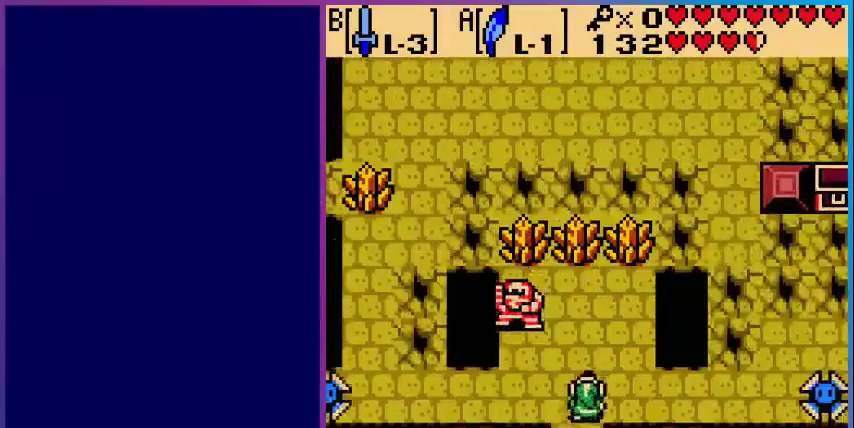
{"buttons": ["B"], "events": [[280, "DPAD_LEFT", "down"], [280, "DPAD_UP", "up"], [400, "B", "down"], [400, "DPAD_LEFT", "up"]]}
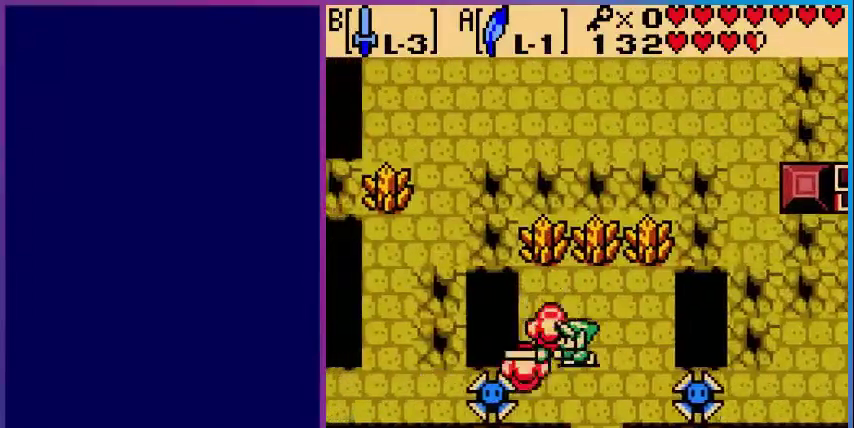
{"buttons": ["DPAD_UP"], "events": [[80, "B", "up"], [280, "DPAD_UP", "down"]]}
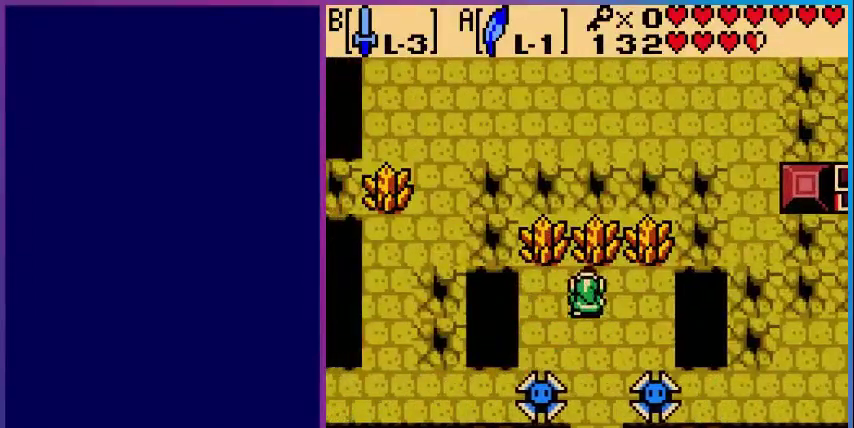
{"buttons": ["A", "DPAD_LEFT"], "events": [[40, "DPAD_UP", "up"], [80, "DPAD_LEFT", "down"], [400, "A", "down"]]}
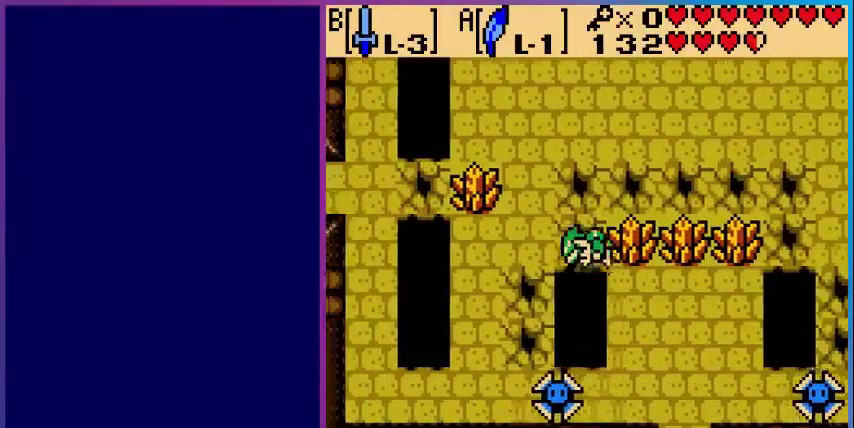
{"buttons": ["DPAD_UP"], "events": [[160, "A", "up"], [280, "DPAD_UP", "down"], [320, "DPAD_LEFT", "up"]]}
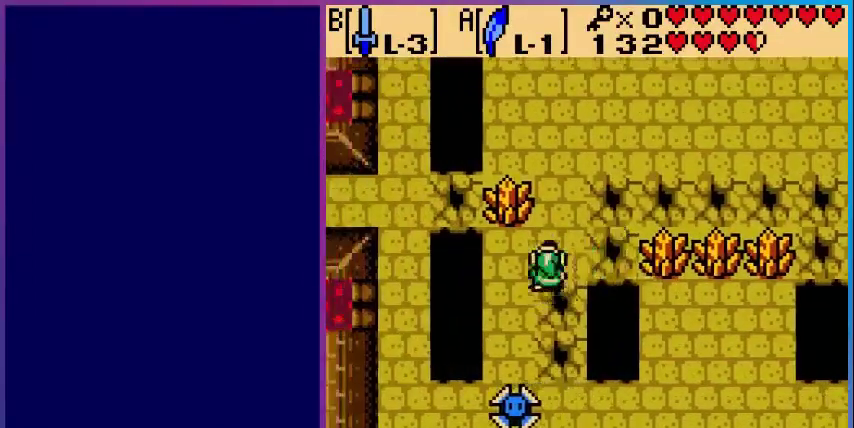
{"buttons": ["B"], "events": [[240, "DPAD_LEFT", "down"], [240, "DPAD_UP", "up"], [360, "B", "down"], [400, "DPAD_LEFT", "up"]]}
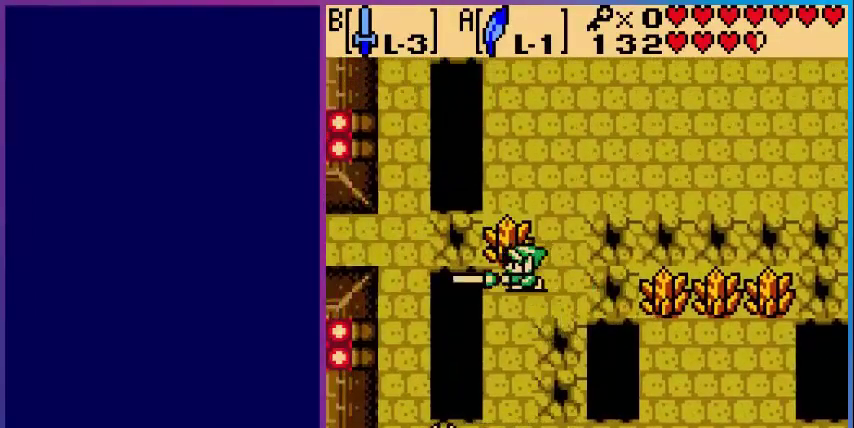
{"buttons": ["B"], "events": [[40, "B", "up"], [120, "DPAD_LEFT", "down"], [280, "DPAD_LEFT", "up"], [280, "DPAD_UP", "down"], [360, "B", "down"], [480, "DPAD_UP", "up"]]}
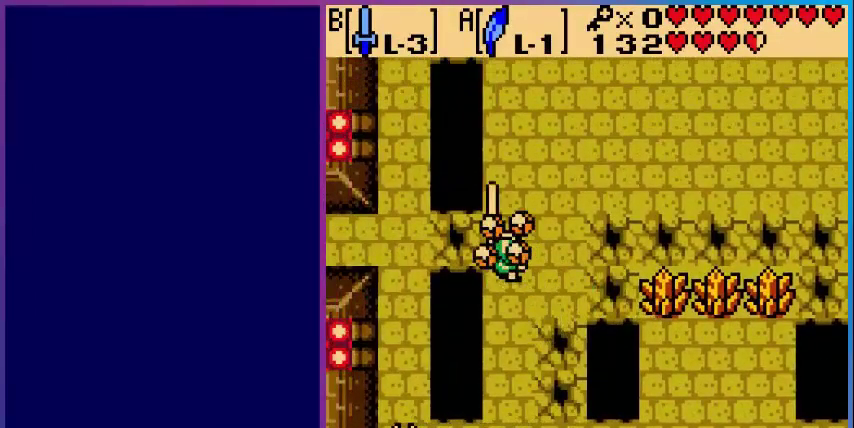
{"buttons": ["DPAD_LEFT"], "events": [[40, "B", "up"], [200, "DPAD_UP", "down"], [400, "DPAD_UP", "up"], [520, "DPAD_LEFT", "down"]]}
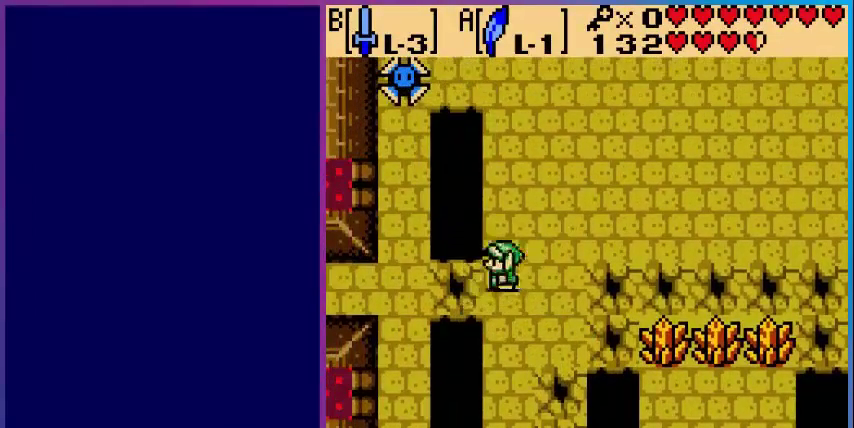
{"buttons": ["DPAD_DOWN", "DPAD_LEFT"], "events": [[80, "A", "down"], [400, "A", "up"], [440, "DPAD_DOWN", "down"]]}
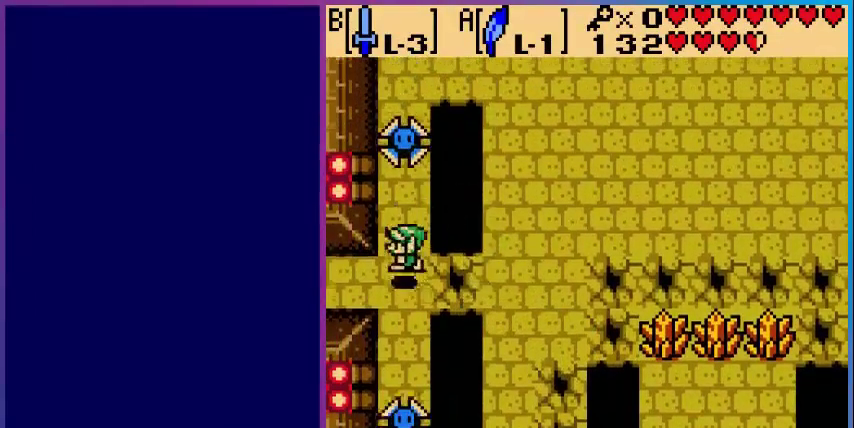
{"buttons": ["DPAD_LEFT"], "events": [[200, "DPAD_DOWN", "up"]]}
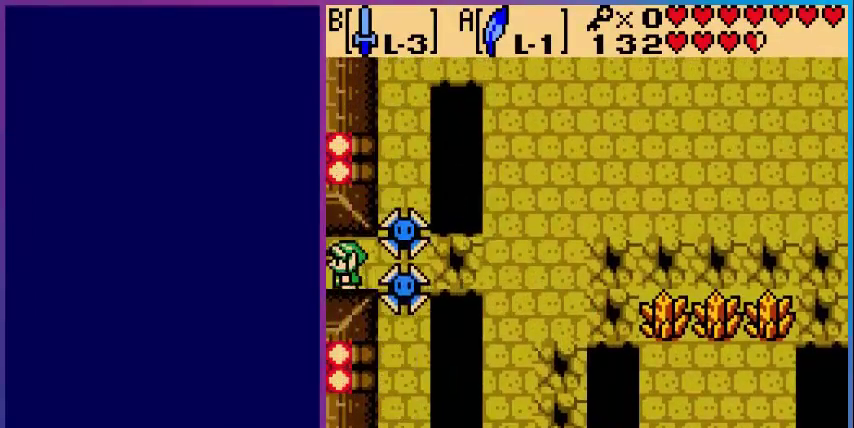
{"buttons": ["DPAD_LEFT"], "events": [[240, "DPAD_LEFT", "up"], [440, "DPAD_LEFT", "down"]]}
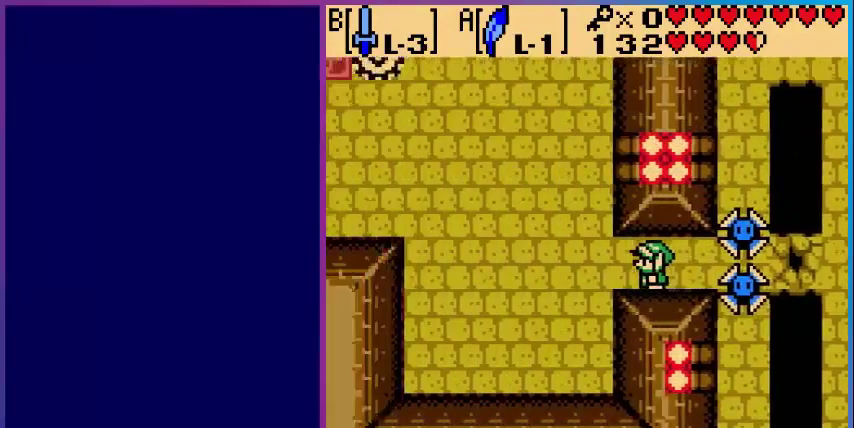
{"buttons": ["DPAD_UP", "DPAD_LEFT"], "events": [[520, "DPAD_UP", "down"]]}
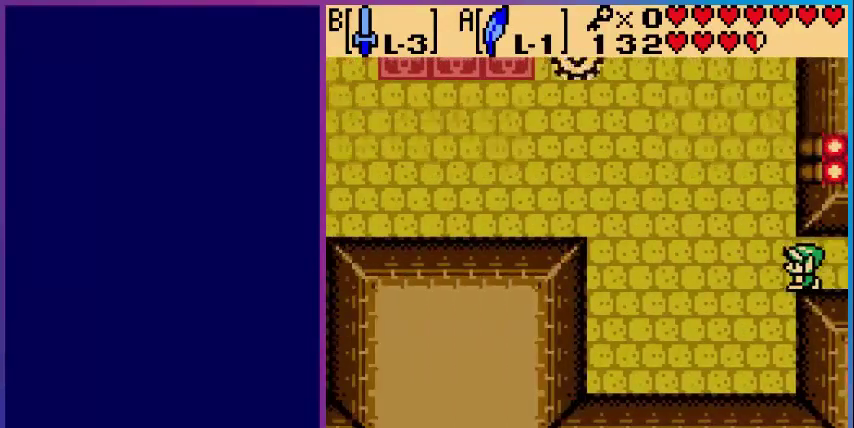
{"buttons": ["DPAD_LEFT"], "events": [[320, "DPAD_UP", "up"]]}
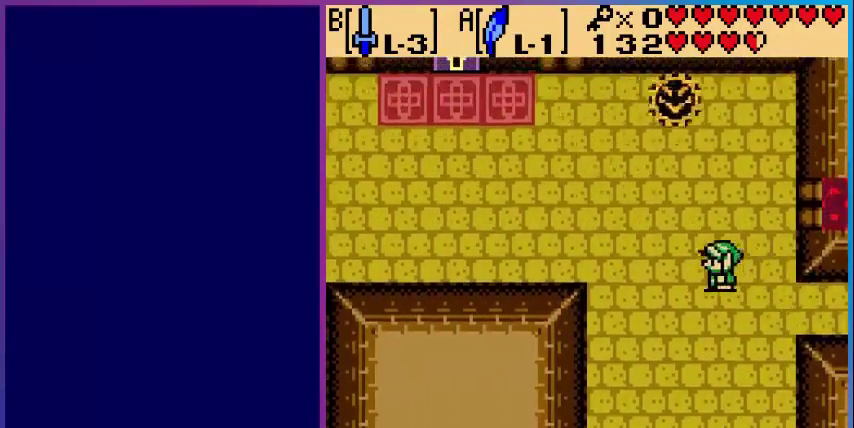
{"buttons": ["DPAD_LEFT"], "events": []}
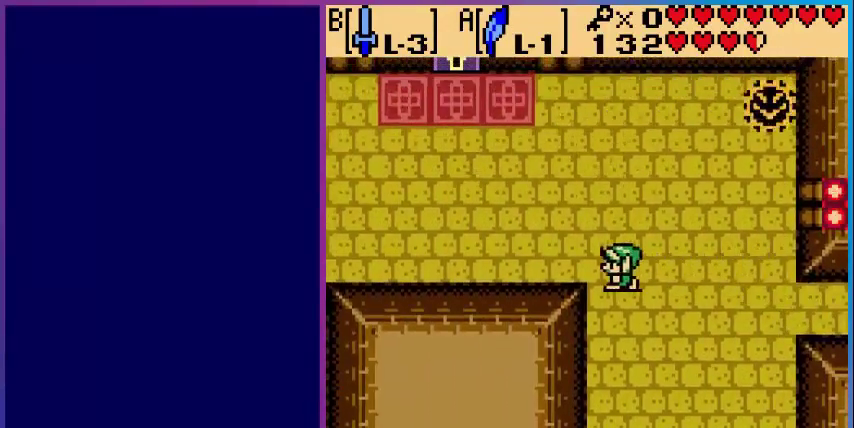
{"buttons": ["DPAD_LEFT"], "events": []}
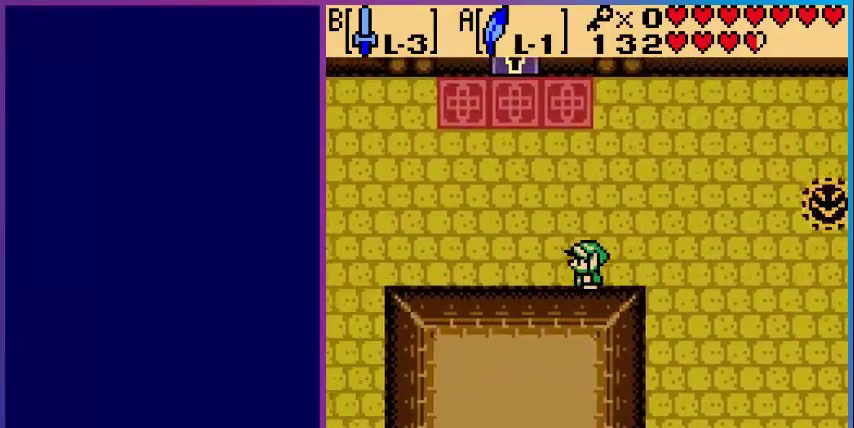
{"buttons": ["DPAD_LEFT"], "events": []}
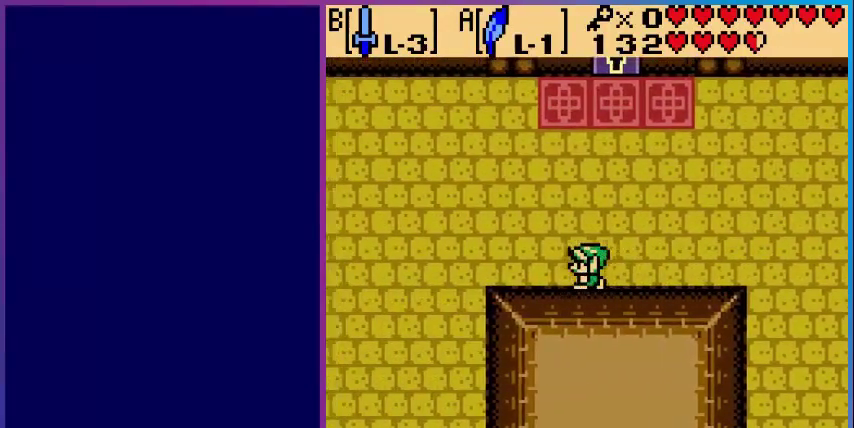
{"buttons": ["DPAD_LEFT"], "events": []}
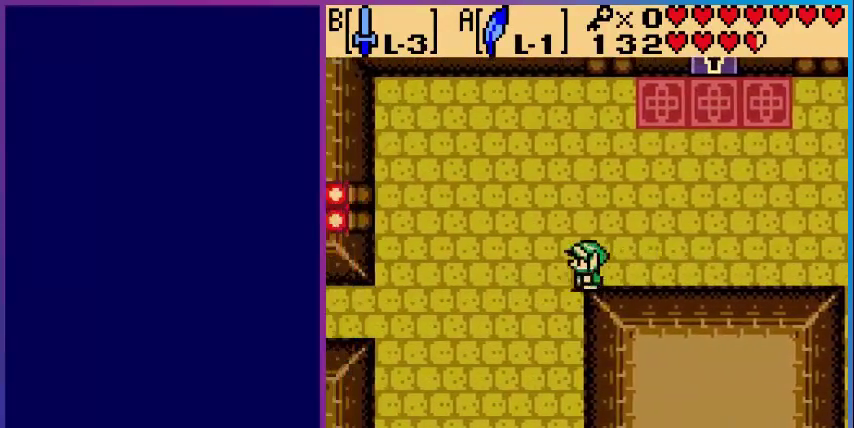
{"buttons": ["DPAD_LEFT"], "events": []}
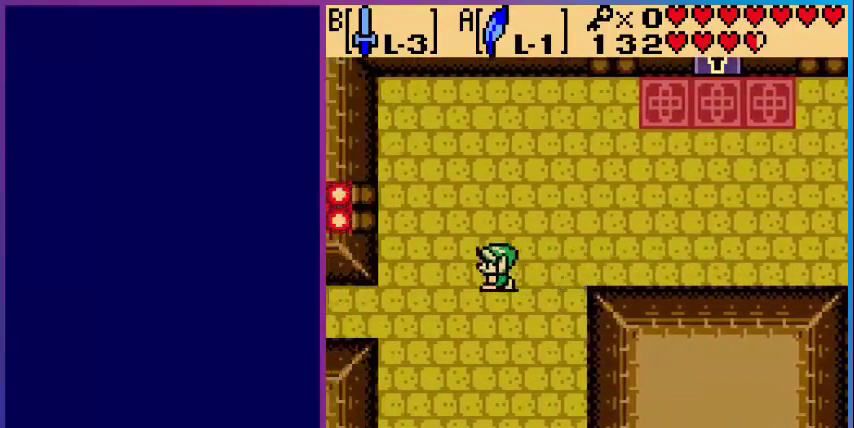
{"buttons": ["DPAD_LEFT"], "events": [[40, "DPAD_DOWN", "down"], [280, "DPAD_DOWN", "up"]]}
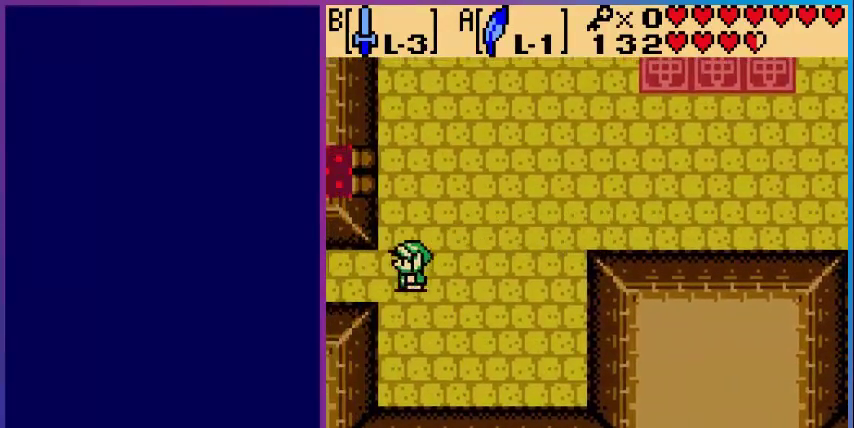
{"buttons": ["DPAD_LEFT"], "events": []}
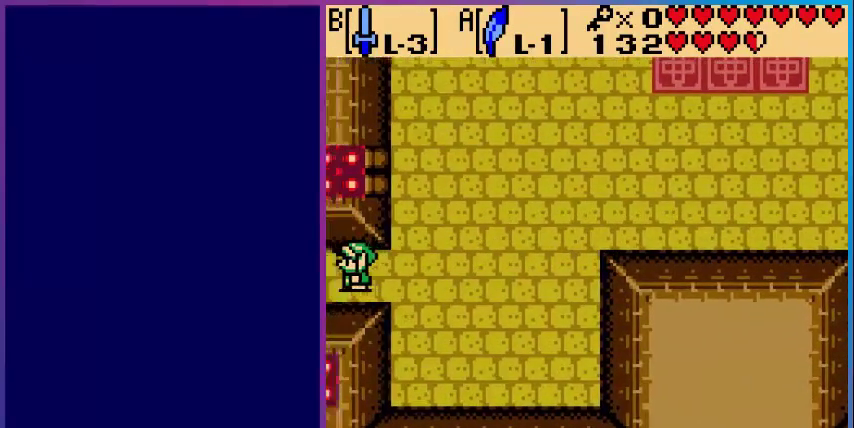
{"buttons": ["DPAD_LEFT"], "events": [[80, "DPAD_LEFT", "up"], [280, "DPAD_LEFT", "down"]]}
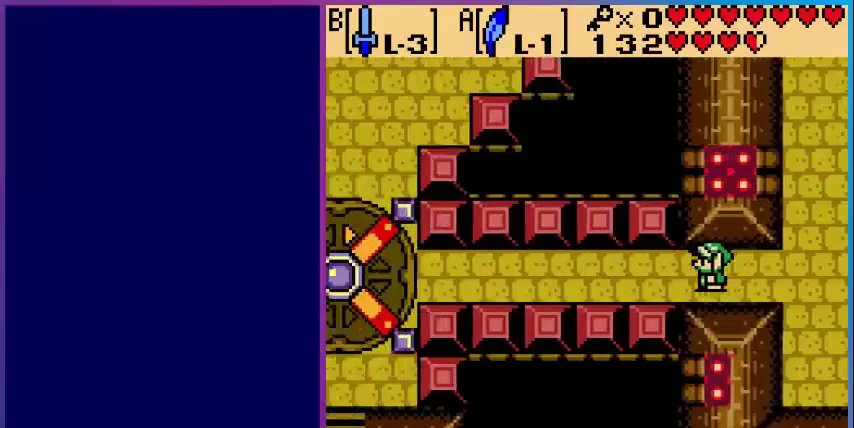
{"buttons": ["DPAD_LEFT"], "events": []}
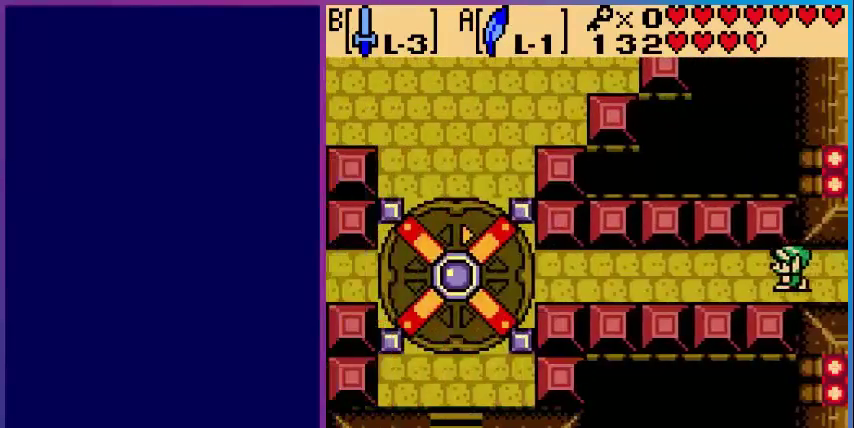
{"buttons": ["DPAD_LEFT"], "events": []}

__Brief__
Copy the whole listing exactly, excluding the pictures in it.

__Exercise answer__
{"buttons": ["B"], "events": [[280, "DPAD_LEFT", "down"], [280, "DPAD_UP", "up"], [400, "B", "down"], [400, "DPAD_LEFT", "up"]]}
{"buttons": ["DPAD_UP"], "events": [[80, "B", "up"], [280, "DPAD_UP", "down"]]}
{"buttons": ["A", "DPAD_LEFT"], "events": [[40, "DPAD_UP", "up"], [80, "DPAD_LEFT", "down"], [400, "A", "down"]]}
{"buttons": ["DPAD_UP"], "events": [[160, "A", "up"], [280, "DPAD_UP", "down"], [320, "DPAD_LEFT", "up"]]}
{"buttons": ["B"], "events": [[240, "DPAD_LEFT", "down"], [240, "DPAD_UP", "up"], [360, "B", "down"], [400, "DPAD_LEFT", "up"]]}
{"buttons": ["B"], "events": [[40, "B", "up"], [120, "DPAD_LEFT", "down"], [280, "DPAD_LEFT", "up"], [280, "DPAD_UP", "down"], [360, "B", "down"], [480, "DPAD_UP", "up"]]}
{"buttons": ["DPAD_LEFT"], "events": [[40, "B", "up"], [200, "DPAD_UP", "down"], [400, "DPAD_UP", "up"], [520, "DPAD_LEFT", "down"]]}
{"buttons": ["DPAD_DOWN", "DPAD_LEFT"], "events": [[80, "A", "down"], [400, "A", "up"], [440, "DPAD_DOWN", "down"]]}
{"buttons": ["DPAD_LEFT"], "events": [[200, "DPAD_DOWN", "up"]]}
{"buttons": ["DPAD_LEFT"], "events": [[240, "DPAD_LEFT", "up"], [440, "DPAD_LEFT", "down"]]}
{"buttons": ["DPAD_UP", "DPAD_LEFT"], "events": [[520, "DPAD_UP", "down"]]}
{"buttons": ["DPAD_LEFT"], "events": [[320, "DPAD_UP", "up"]]}
{"buttons": ["DPAD_LEFT"], "events": []}
{"buttons": ["DPAD_LEFT"], "events": []}
{"buttons": ["DPAD_LEFT"], "events": []}
{"buttons": ["DPAD_LEFT"], "events": []}
{"buttons": ["DPAD_LEFT"], "events": []}
{"buttons": ["DPAD_LEFT"], "events": [[40, "DPAD_DOWN", "down"], [280, "DPAD_DOWN", "up"]]}
{"buttons": ["DPAD_LEFT"], "events": []}
{"buttons": ["DPAD_LEFT"], "events": [[80, "DPAD_LEFT", "up"], [280, "DPAD_LEFT", "down"]]}
{"buttons": ["DPAD_LEFT"], "events": []}
{"buttons": ["DPAD_LEFT"], "events": []}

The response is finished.